Marlowe hizo un gesto de disgusto, dio vuelta a la mesa y caminó hacia la puerta que decía "Privado, hágase anunciar". Soriano fue tras él. La muchacha lo tomó de la manga y dio un salto.
—¿Adónde van? ¿Quieren que me echen?
—No se preocupe, hermosa, usted debería aparecer en las películas —dijo Soriano en su idioma.
—¿Qué dice?
—Nada —contestó el argentino, ahora en inglés, mientras entraba por la puerta que Marlowe había dejado abierta.
—¿Otro más? —dijo el hombre alto, morocho, que vestía traje gris hecho a medida.
—Él quiere hablarle de Laurel y Hardy —dijo Marlowe señalando a su compañero. Soriano arrastraba a la muchacha que seguía reteniéndolo de una manga y tironeaba.
—No entiendo —dijo Van Dyke, con gesto impaciente—. ¿Qué pasa con Laurel y Hardy?
—Usted los conoció ¿verdad? —preguntó el detective.
—A Stan sí, a Hardy lo vi sólo un par de veces.
Soriano dio un paso adelante, tratando de zafarse de la mujer que lo tenía agarrado de la manga.
—Usted fue alumno de Laurel —dijo en castellano—. Yo quiero saber algunas cosas sobre sus últimos días. Estoy escribiendo una novela.
—¿Usted es español o mexicano? —preguntó el actor en inglés.
—Argentino. Estoy enojado con usted.
—¿Está qué? —dijo Van Dyke, frunciendo el rostro.
—Dice que está enojado, señor Van Dyke. Vino a decirme que usted contrató a un escritor para que contara un montón de mentiras sobre Laurel.

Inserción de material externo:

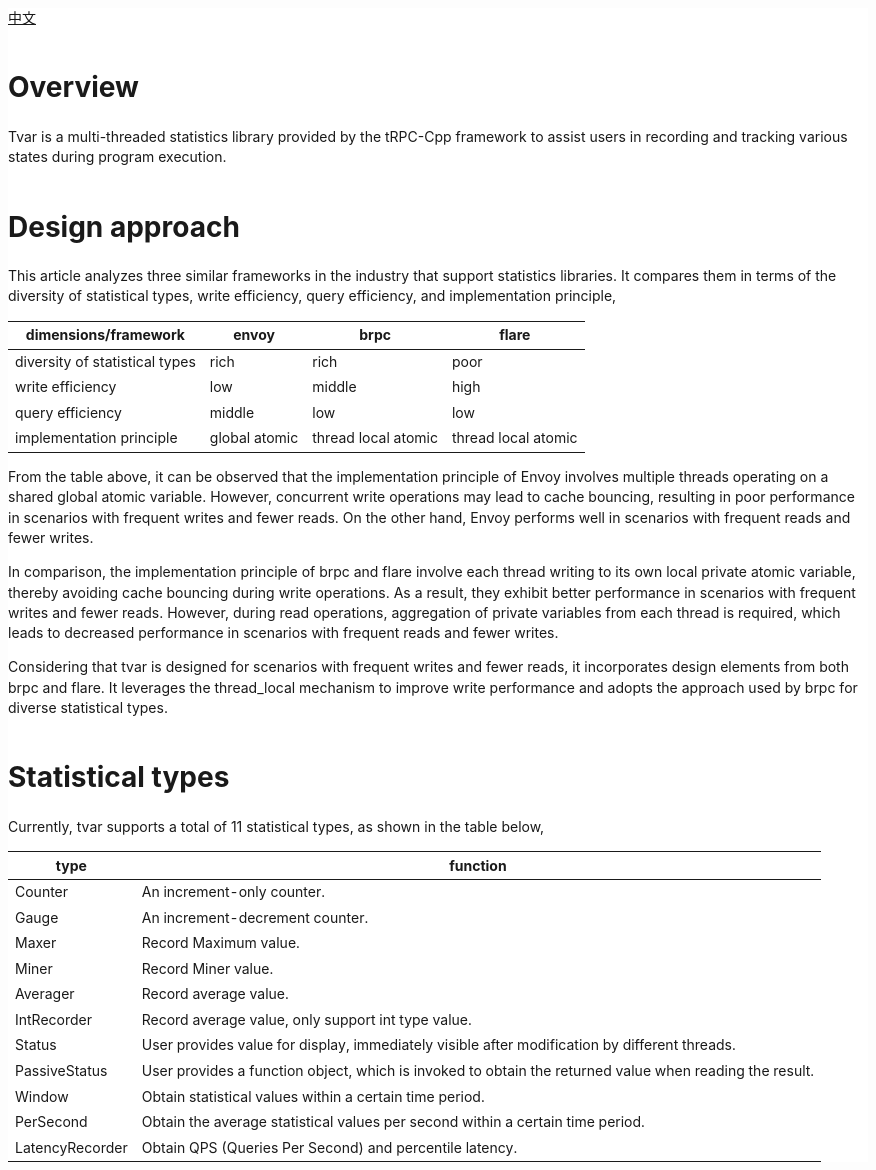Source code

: [中文](../zh/tvar.md)

# Overview

Tvar is a multi-threaded statistics library provided by the tRPC-Cpp framework to assist users in recording and tracking various states during program execution.

# Design approach

This article analyzes three similar frameworks in the industry that support statistics libraries. It compares them in terms of the diversity of statistical types, write efficiency, query efficiency, and implementation principle,

| dimensions/framework | envoy | brpc | flare |
|----------------------|-------|------|-------|
| diversity of statistical types | rich | rich | poor |
| write efficiency | low | middle | high |
| query efficiency | middle | low | low |
| implementation principle | global atomic | thread local atomic | thread local atomic |

From the table above, it can be observed that the implementation principle of Envoy involves multiple threads operating on a shared global atomic variable. However, concurrent write operations may lead to cache bouncing, resulting in poor performance in scenarios with frequent writes and fewer reads. On the other hand, Envoy performs well in scenarios with frequent reads and fewer writes.

In comparison, the implementation principle of brpc and flare involve each thread writing to its own local private atomic variable, thereby avoiding cache bouncing during write operations. As a result, they exhibit better performance in scenarios with frequent writes and fewer reads. However, during read operations, aggregation of private variables from each thread is required, which leads to decreased performance in scenarios with frequent reads and fewer writes.

Considering that tvar is designed for scenarios with frequent writes and fewer reads, it incorporates design elements from both brpc and flare. It leverages the thread_local mechanism to improve write performance and adopts the approach used by brpc for diverse statistical types.

# Statistical types

Currently, tvar supports a total of 11 statistical types, as shown in the table below,

| type | function |
|------|----------|
| Counter | An increment-only counter. |
| Gauge | An increment-decrement counter. |
| Maxer | Record Maximum value. |
| Miner | Record Miner value. |
| Averager | Record average value. |
| IntRecorder | Record average value, only support int type value. |
| Status | User provides value for display, immediately visible after modification by different threads. |
| PassiveStatus | User provides a function object, which is invoked to obtain the returned value when reading the result. |
| Window | Obtain statistical values within a certain time period. |
| PerSecond | Obtain the average statistical values per second within a certain time period. |
| LatencyRecorder | Obtain QPS (Queries Per Second) and percentile latency. |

—¿Mentiras? Laurel aprobó todo lo que decía el libro.
—Eso no quiere decir que no fueran mentiras —contestó Marlowe, mientras se sentaba en un sillón. Miró a Soriano, sonrió, levantó las cejas y dijo en español—: ¿Va a llevarse a la muchacha? No cabrá en el diván.
Ella seguía aferrada al brazo del argentino.
—Usted es detective. Dígale que me suelte.
—Dice mi amigo que lo suelte.
La muchacha dio un paso hacia atrás. Sorpresivamente fría y resuelta, levantó un brazo y cruzó la cara de Soriano con una bofetada. El periodista se tocó la mejilla con una mano, hizo un gesto de furia amenazante, y la mujer desapareció tras la puerta. Marlowe, muy serio, miró a su compañero.
—¡Qué golpe! Debe dolerle.
—¡Déjese de bromas! Hoy me han pegado más que en toda mi vida.
—¡Esta comedia es incomprensible, señores! ¡Váyanse o llamaré a la guardia! —dijo Van Dyke, bastante molesto.
—¿Oyó, Marlowe? Eso lo entendí. Si viene el negro se arma otra vez y no quiero recibir más palizas.
—No asuste a mi amigo, señor Van Dyke. Sea más cortés.